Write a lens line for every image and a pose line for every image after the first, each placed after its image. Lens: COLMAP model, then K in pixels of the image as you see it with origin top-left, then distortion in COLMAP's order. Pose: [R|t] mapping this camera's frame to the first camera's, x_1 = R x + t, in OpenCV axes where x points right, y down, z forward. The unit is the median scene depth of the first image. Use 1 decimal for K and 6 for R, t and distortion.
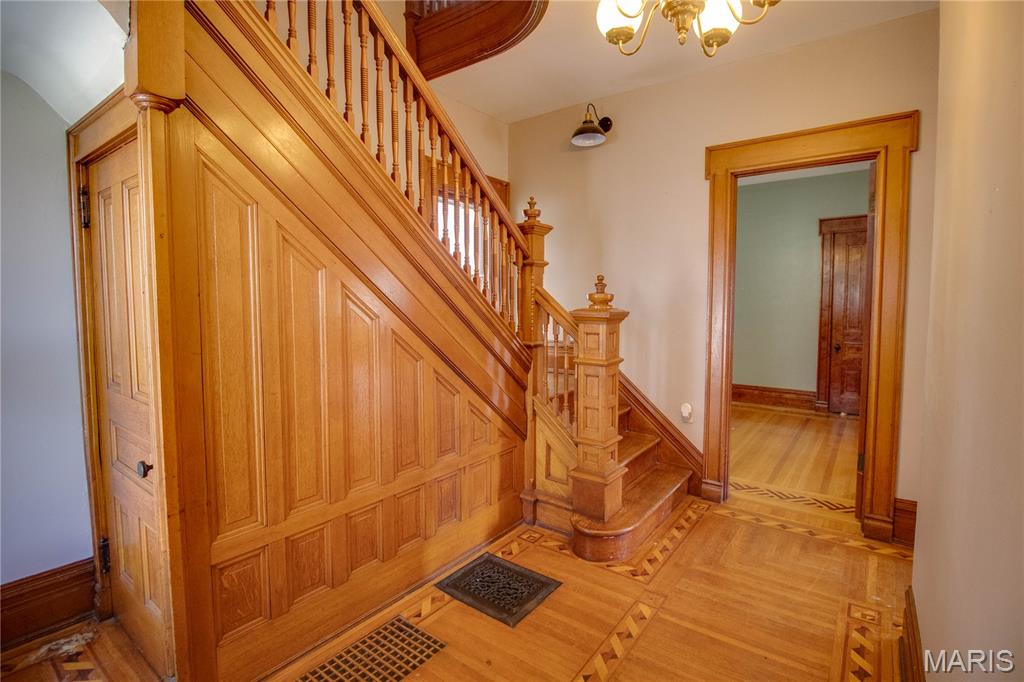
lens RADIAL K [[481.1, 0, 525.9], [0, 481.1, 329.5], [0, 0, 1]] dist [0.002118, -0.015888]
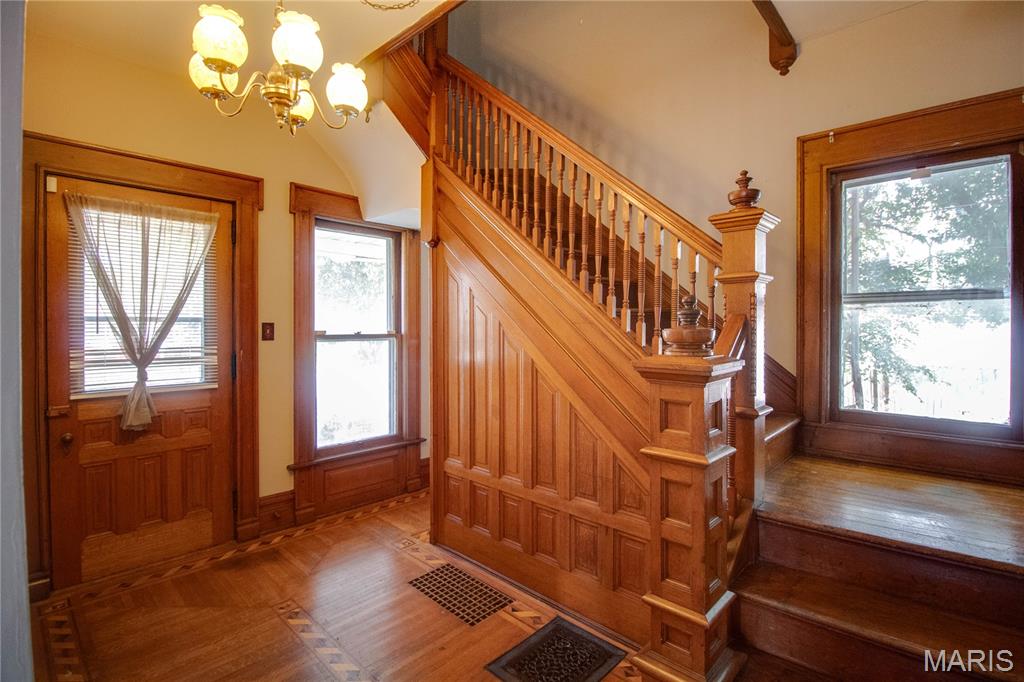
lens RADIAL K [[481.1, 0, 525.9], [0, 481.1, 329.5], [0, 0, 1]] dist [0.002118, -0.015888]
pose [[-0.122473, -0.005002, -0.992459, 0.925095], [-0.061830, 0.998083, 0.002599, -0.079754], [0.990544, 0.061682, -0.122547, 1.138439]]
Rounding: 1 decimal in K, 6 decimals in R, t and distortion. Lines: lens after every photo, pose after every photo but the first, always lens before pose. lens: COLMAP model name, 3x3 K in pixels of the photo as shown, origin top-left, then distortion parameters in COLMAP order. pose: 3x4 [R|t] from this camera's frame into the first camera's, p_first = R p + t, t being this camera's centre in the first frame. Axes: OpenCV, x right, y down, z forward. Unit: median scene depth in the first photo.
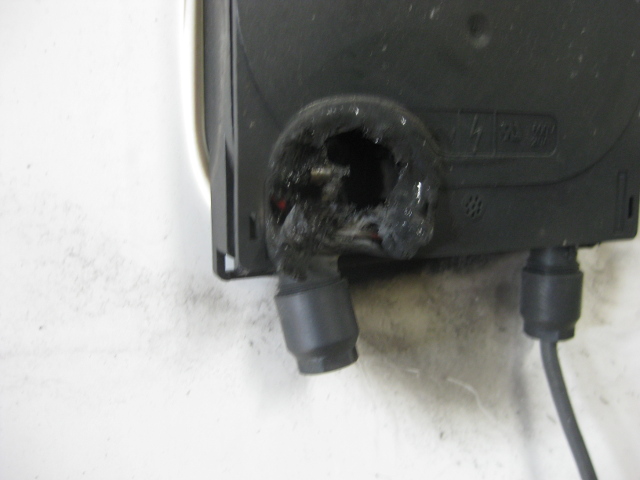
lens RADIAL K [[699.4, 0, 320.0], [0, 699.4, 240.0], [0, 0, 1]] dist [-0.175962, -0.001652]
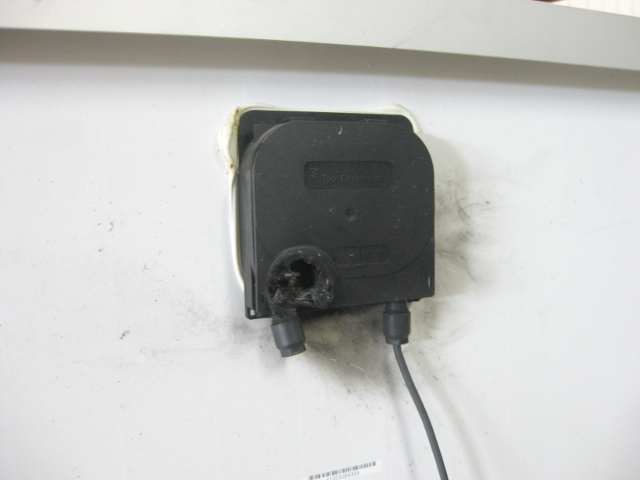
lens RADIAL K [[699.4, 0, 320.0], [0, 699.4, 240.0], [0, 0, 1]] dist [-0.175962, -0.001652]
pose [[0.998840, -0.027157, 0.039771, 0.018333], [0.030351, 0.996168, -0.082021, -0.011968], [-0.037391, 0.083133, 0.995837, -1.439064]]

━━━━━━━━━━━━━━━━

> _PROBLEM STATEMENT_:
Keep the pictures out of the copy and write out the data exactly as it stands.

> _ANSWER TO THIS PROBLEM_:
Write a lens line for every image and a pose line for every image after the first, each placed after its image. Lens: COLMAP model, then K in pixels of the image as you see it with origin top-left, then distortion in COLMAP's order. Pose: [R|t] mapping this camera's frame to the first camera's, x_1 = R x + t, in OpenCV axes where x points right, y down, z forward. The unit is the median scene depth of the first image. Use 1 decimal for K and 6 for R, t and distortion.
lens RADIAL K [[481.1, 0, 525.9], [0, 481.1, 329.5], [0, 0, 1]] dist [0.002118, -0.015888]
lens RADIAL K [[481.1, 0, 525.9], [0, 481.1, 329.5], [0, 0, 1]] dist [0.002118, -0.015888]
pose [[-0.122473, -0.005002, -0.992459, 0.925095], [-0.061830, 0.998083, 0.002599, -0.079754], [0.990544, 0.061682, -0.122547, 1.138439]]
Rounding: 1 decimal in K, 6 decimals in R, t and distortion. Lines: lens after every photo, pose after every photo but the first, always lens before pose. lens: COLMAP model name, 3x3 K in pixels of the photo as shown, origin top-left, then distortion parameters in COLMAP order. pose: 3x4 [R|t] from this camera's frame into the first camera's, p_first = R p + t, t being this camera's centre in the first frame. Axes: OpenCV, x right, y down, z forward. Unit: median scene depth in the first photo.
lens RADIAL K [[699.4, 0, 320.0], [0, 699.4, 240.0], [0, 0, 1]] dist [-0.175962, -0.001652]
lens RADIAL K [[699.4, 0, 320.0], [0, 699.4, 240.0], [0, 0, 1]] dist [-0.175962, -0.001652]
pose [[0.998840, -0.027157, 0.039771, 0.018333], [0.030351, 0.996168, -0.082021, -0.011968], [-0.037391, 0.083133, 0.995837, -1.439064]]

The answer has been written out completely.